Si tienes acceso al sistema de cable y tienes un televisor antíguo que no capta lo canales del cable, puedes usar tu VHS como sintonizador de los canales del cable, también puedes comprar un aparato sintonizador de canales del cable.

Chao.
elaficionado.


----------



## Raulchiche

gracias por contestar...
lo que pasa es que me gusta esto de la electrónica, y de verdad me gustaría saber como realizar esta conexión...


----------



## Cyborg16

La conexion en si es facil. La señal de cable la conectas en la entrada de RF de tu VHS y de ahi podes salir de nuevo por RF o por Audio/Video. Que yo sepa no tenes que modificar nada para que ande.
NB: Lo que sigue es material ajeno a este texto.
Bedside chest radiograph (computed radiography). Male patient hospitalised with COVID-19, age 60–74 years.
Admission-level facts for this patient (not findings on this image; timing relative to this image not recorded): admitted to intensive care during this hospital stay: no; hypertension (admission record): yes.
Despues cambias de canal con el control remoto del VHS.


----------



## elbrujo

No es una conexion solamente si queres ampliar los canales que es lo que yo entendi...


----------



## elaficionado

Hola.

Quieres ver lo canales codificados, si es así usa el buscador, creo haber visto un circuito que hace eso.

Chao.
elaficionado.


----------



## k4r105

tambien les agradeceris mucho si alguien pone esa informacion acerca de como tener cable con un vhs,,,eh escuchado q no es myu dificil


----------



## analogico

k4r105 dijo:


> tambien les agradeceris mucho si alguien pone esa informacion acerca de como tener cable con un vhs,,,eh escuchado q no es myu dificil



eso  es para cuando ya tienes cable y un televisor antiguo de esos con perillas


----------